Weselskys «Denkfehler» entfacht neues Unverständnis
Autor: dpa
, Mittwoch, 06. März 2024
GDL-Chef Weselsky versagt die Erinnerung. Einen Vermittlervorschlag in dem seit Monaten schwelenden Tarifstreit mit der Deutschen Bahn gibt er falsch wieder - und sorgt so für Irritationen.
Der Chef der Lokführergewerkschaft GDL, Claus Weselsky, hat mit der falschen Darstellung eines Zwischenstands bei den Bahn-Tarifverhandlungen Unverständnis ausgelöst.
Der Präsident des Bundesverbands Schienennahverkehr, Thomas Prechtl, äußerte zwar Verständnis, dass es nach zahlreichen Runden zu Fehlinterpretationen kommen könne.
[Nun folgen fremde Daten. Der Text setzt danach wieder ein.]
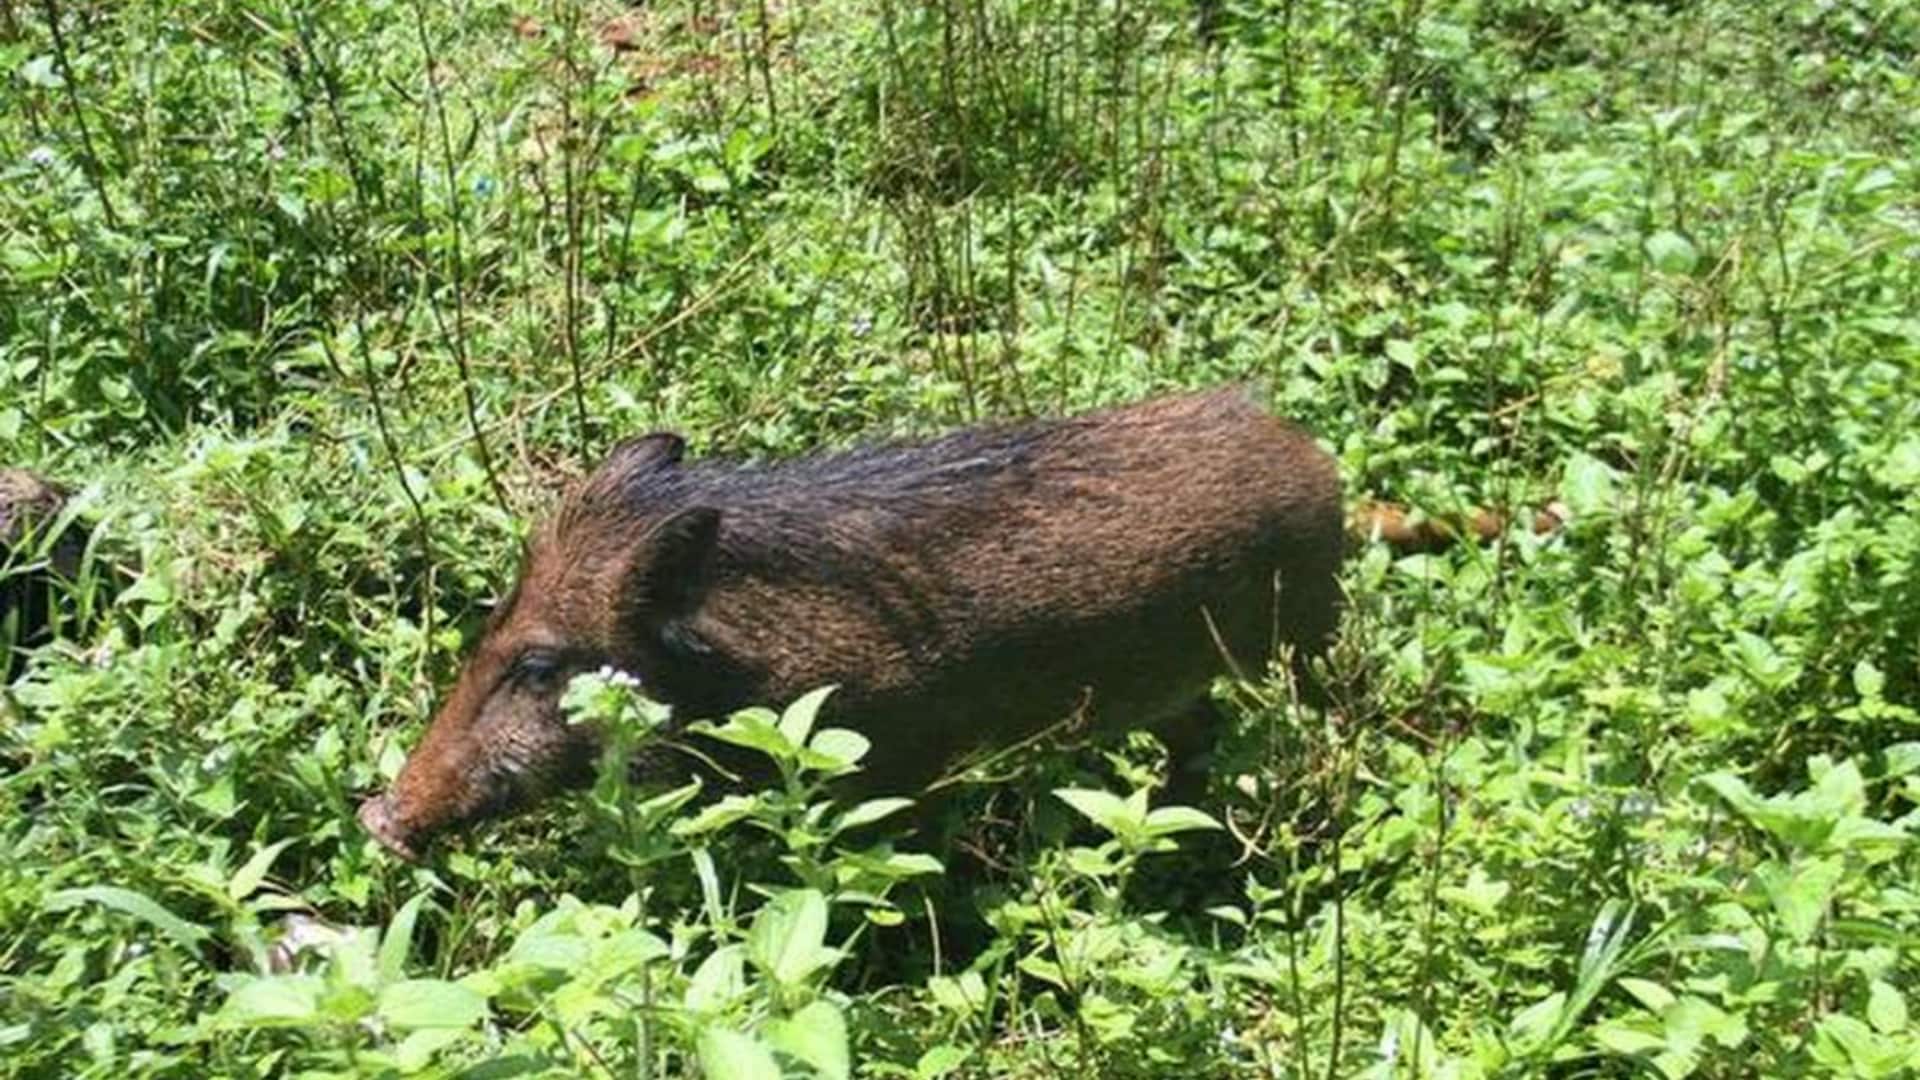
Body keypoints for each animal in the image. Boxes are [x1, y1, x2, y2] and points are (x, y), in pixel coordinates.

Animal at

Er würdigte zudem, dass Weselsky den von ihm so bezeichneten «Denkfehler» eingestanden habe. Es dürfe aber nicht passieren, «dass Millionen Fahrgäste ab Donnerstag wegen eines solchen Denkfehlers erneut nicht zur Arbeit kommen können, weil streikbedingt keine Züge fahren». Nach den Worten von Bundesverkehrsminister Volker Wissing ist der Konflikt zunehmend nicht mehr nachvollziehbar. Der FDP-Politiker kritisierte der ARD zufolge vor allem die Haltung der GDL, die nicht an einer Lösung interessiert sei.
Hintergrund sind Schilderungen Weselskys über einen Kompromissvorschlag, den der frühere Bundesinnenminister Thomas de Maizière und Schleswig-Holsteins Ministerpräsident Daniel Günther (beide CDU) als Moderatoren bei den wochenlangen Verhandlungen zwischen den beiden Tarifparteien unterbreitet hatten. Dieser sah eine Senkung der Wochenarbeitszeit in zwei Schritten auf 36 Stunden bis 2028 bei vollem Lohnausgleich vor. Die Bahn hatte den Vorschlag angenommen. Die GDL lehnte jedoch ab. Die Gespräche scheiterten deshalb vergangene Woche, und die Gewerkschaft rief zum nächsten Streik auf.
Weselsky stellte den Vorschlag der Vermittler bei einer Pressekonferenz am Montag anders dar: Diese hätten eine Absenkung auf lediglich 37 Stunden bei vollem Lohnausgleich ins Spiel gebracht. Eine weitere halbe Stunde Reduzierung wäre lediglich optional und mit finanziellen Einbußen für die Beschäftigten verbunden gewesen. Im Gespräch mit der «Süddeutschen Zeitung» räumte Weselsky am Dienstag ein, ihm sei bei dieser falschen Darstellung ein «Denkfehler» unterlaufen. Das ändere aber nichts an seiner Haltung, fügte er hinzu.
«Umso unverständlicher ist es für uns, dass man auf Maximalforderungen beharrt, sich um keinen Millimeter bewegt, aufsteht und die Verhandlungen verlässt», sagte ein Bahnsprecher am Mittwoch in Berlin mit Blick auf die Ablehnung der GDL. «Wir waren bereit, auch über unsere eigene Schmerzgrenze hinüberzugehen und diesen Vorschlag anzunehmen.»
Auftritt abgesagt
Die GDL will in dem Tarifstreit unter anderem eine Senkung der Wochenarbeitszeit von 38 auf 35 Stunden für Schichtarbeiter bei vollem Lohnausgleich durchsetzen - also eine Reduzierung von drei Stunden anstatt der von den Moderatoren vorgeschlagenen zwei Stunden.
Wissing sagte dem ARD-Hauptstadtstudio, wer vom Streikrecht Gebrauch mache, müsse Verantwortung übernehmen und konstruktiv verhandeln. «Hier entsteht der Eindruck, dass Gründe zum Streiken gesucht werden anstatt Lösungen im Tarifkonflikt.» Zu den falschen Darstellungen Weselsky eines Zwischenstands der Verhandlungen sagte Wissing: «Ich finde es nicht nachvollziehbar, weshalb Herr Weselsky das Schlichterpapier falsch verstanden hat. Denn das Schlichterpapier ist nicht missverständlich formuliert. Und ich muss schon einfordern, dass hier professionell und auch verantwortungsbewusst verhandelt wird.»